Microbe-metabolite interactions of the human microbiome in association with IBD samples [29]. (a) Heatmap visualization of the inferred conditional probabilities for various bile acids given the presence of Klebsiella, Roseburia and Clostridium bolteae. (b) Heatmap visualization of the inferred conditional probabilities for the carnitines given the presence of Klebsiella, Roseburia, and Clostridium bolteae. (c) Multiomics biplot of the microbe-metabolite interactions learned from metagenomics profiles and C18 negative ion mode LC-MS. Microbes (arrows) and metabolites (spheres) are colored according to their differentials estimated from multinomial regression. Klebsiella spp. appears to be strongly associated with IBD, while Propionibacterium spp. has strong negative association. (d) Network of the top 300 edges where only the edges that contain Klebsiella and Propionibacteriaceae are visualized.
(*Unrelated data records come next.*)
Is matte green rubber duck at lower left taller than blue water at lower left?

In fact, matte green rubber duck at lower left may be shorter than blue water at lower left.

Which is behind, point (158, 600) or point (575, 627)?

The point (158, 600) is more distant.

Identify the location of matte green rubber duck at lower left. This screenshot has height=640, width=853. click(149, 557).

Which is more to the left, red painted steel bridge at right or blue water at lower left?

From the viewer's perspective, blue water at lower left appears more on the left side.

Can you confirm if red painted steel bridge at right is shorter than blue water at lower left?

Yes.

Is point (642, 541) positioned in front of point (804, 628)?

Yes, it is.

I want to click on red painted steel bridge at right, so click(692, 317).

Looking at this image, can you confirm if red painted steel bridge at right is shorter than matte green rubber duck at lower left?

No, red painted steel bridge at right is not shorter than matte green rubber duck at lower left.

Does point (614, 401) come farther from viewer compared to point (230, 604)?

Therefore, it is possible that in case of Clostridia, the existing co-occurrences (Figure 6b) are due to actual biosynthesis of the metabolites by the microbial species indicated rather than ability to withstand them.

In addition to recapitulating reported findings, mmvec also yielded previously undetected relationships. The major microbe that was found to be associated with healthy patients is Propionibacteriaceae, which was not detected in Price et al 2019 (Figure 6cd). This relationship is corroborated by other published studies. In one study, it has been shown that some members of the Propionibacterium genus produce 1.4-Dihydroxy-2-naphthoic acid (DHNA), a growth stimulator for bacteria such as Bifidobacterium that are thought to reduce the symptoms of IBD [43]. Also, in a survey of in vivo vs. in vitro bacterial activity, Probionibacterium freudenreichii was shown to play an immunomodulatory role in the context of an ulcerative colitis mice model [44]. In another study it was shown that Propionibacterium freudenreichii is a viable core component in an anti-inflammatory probiotic fermented dairy product [45]. The members of this family have been considered beneficial for intestinal immunoregulation; Propionibacteriaceae have been observed to be enriched in human breast milk and have been shown to restore Th17 differentiation [46]. Thus, it appears that the existing knowledge supports the statistically-inferred interaction uncovered by mmvec, but not identified in the published analysis of the dataset.

4. Conclusion

In both simulation benchmarks and annotated dataset, mmvec shows promise for inferring microbe-metabolite interactions from multiomics datasets. Our benchmarks suggest that mmvec outperforms all existing tools that aim to infer interactions between paired microbe-metabolite abundance datasets, both in simulations and in experimental data. In the biocrust wetting experiment, mmvec resolved conflicting findings between the in vitro validated M. vaginatus released metabolites and the sequencing/mass spectrometry analysis of environmental samples. In the cystic fibrosis study, mmvec can reliably identify all of the experimentally determined P. aeroginosa-produced molecules of interest. We show in the example of bile acid production that mmvec enables exploratory analysis in complex biological systems and streamlined discovery of the microbial origin of specific metabolites. Finally, mmvec was able to identify the strongest microbial contributions to the metabolite abundances in the IBD study, where one of those microbes was missed in the original study.

In light of these findings, the current methodology still has limitations. It remains unclear how to access statistical significance of an interaction using co-occurrence probabilities. Similarly, confidence intervals for the strength of each microbe-metabolite interaction can not yet be calculated. Furthermore, more theoretical work will be required to handle continuous-valued inputs.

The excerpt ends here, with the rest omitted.